In this SBIR, USNC-Tech will design a next-generation NTP moderator with thermal, mechanical, and neutronic performance superior to existing insulator solutions. During Phase 1, USNC-Tech will design, optimize, and computationally demonstrate the effectiveness of next-generation NTP moderator insulator technology. During Phase 2, USNC-Tech will procure, assemble, and test promising solutions identified during Phase 1 in hot hydrogen at facilities such as the Nuclear Thermal Reactor Element Environmental Simulator (NTREES) and Compact Fuel Element Environmental Test (CFEET). Work during Phase 1 will focus on cermet NTP systems with tie tubes but will have applications to all moderated NTP systems such as systems with block moderators with other fuel types.
Currently there is no available solution for tie tube insulator in LEU cermet NTP systems. Heritage tie tube solutions are incompatible with low enriched uranium (LEU) cermet NTP systems, as the outer graphite component will compromise the integrity of the refractory metal cermet fuel by forming carbides. In addition, low-density ZrC insulators have limited availability. Refractory carbide insulator solutions without a graphite component will likely interact and diffuse into refectory metals in the cermet fuel.
Phase 1 of this work will inform the design of the insulator through analyses and trade studies. Material selection, properties, and manufacturability will be informed in part by our research partner Plasma Processes. Other insulator options that will be considered include metallic foams, high-porosity sintered materials, and fibrous materials. Refractory ceramic diffusion barriers may be used to slow diffusion. Another solution includes using different materials in the colder end of the core than those in the hotter end. USNC-Tech expects to test than one solution during Phase 2.
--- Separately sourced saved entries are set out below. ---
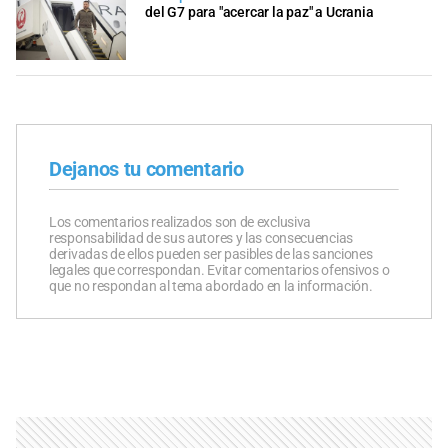
del G7 para "acercar la paz" a Ucrania
Dejanos tu comentario
Los comentarios realizados son de exclusiva
responsabilidad de sus autores y las consecuencias
derivadas de ellos pueden ser pasibles de las sanciones
legales que correspondan. Evitar comentarios ofensivos o
que no respondan al tema abordado en la información.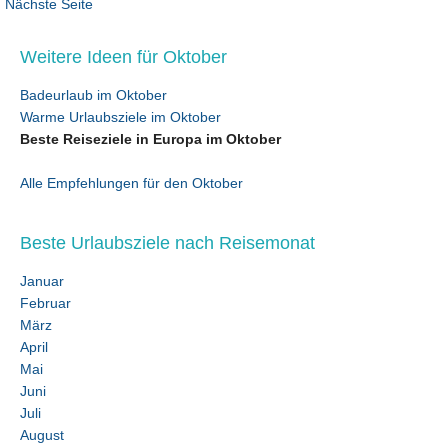
Nächste Seite
Weitere Ideen für Oktober
Badeurlaub im Oktober
Warme Urlaubsziele im Oktober
Beste Reiseziele in Europa im Oktober
Alle Empfehlungen für den Oktober
Beste Urlaubsziele nach Reisemonat
Januar
Februar
März
April
Mai
Juni
Juli
August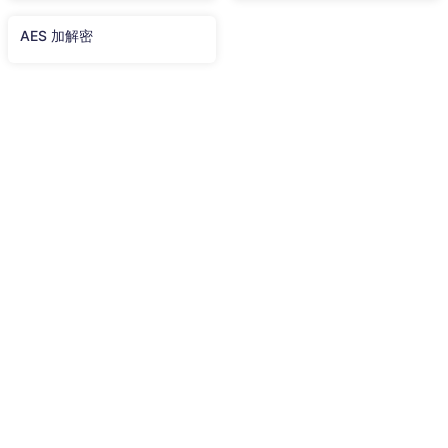
AES 加解密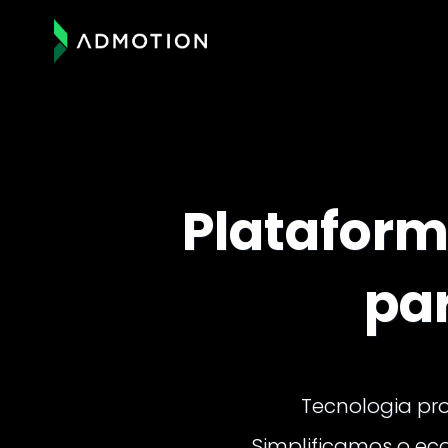
Platafor
pa
Tecnologia pro
Simplificamos o ec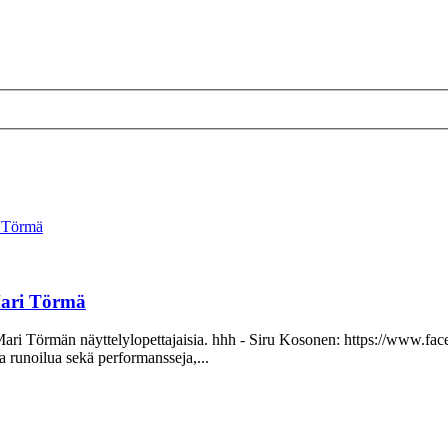
i Törmä
Mari Törmä
ja Mari Törmän näyttelylopettajaisia. hhh - Siru Kosonen: https://ww
 runoilua sekä performansseja,...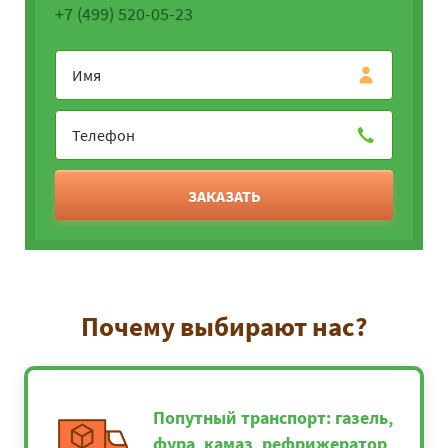
+7 (499) 520-05-23
ЗАКАЗАТЬ
Почему выбирают нас?
Попутный транспорт: газель,
фура, камаз, рефрижератор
USNC-Tech’s work will address a crucial need in NASA’s NTP program. Tie tube insulator design drives power cycle design, and securing solutions to tie tube insulation before a flight program will save effort in development of the power cycle. Beyond NTP, next-generation insulator technology will apply to other space reactor systems. These include, most notably, power systems that require insulating hydride moderator from the fuel such as many LEU surface power and nuclear electric propulsion concepts.
Next-generation insulator technology is applicable to a number of terrestrial and non-NASA reactor applications. USNC-Tech is developing nuclear systems for civilian remote regions. In addition, several companies are working to bring advanced reactors to the market, and the novel insulator technology will have application in these markets.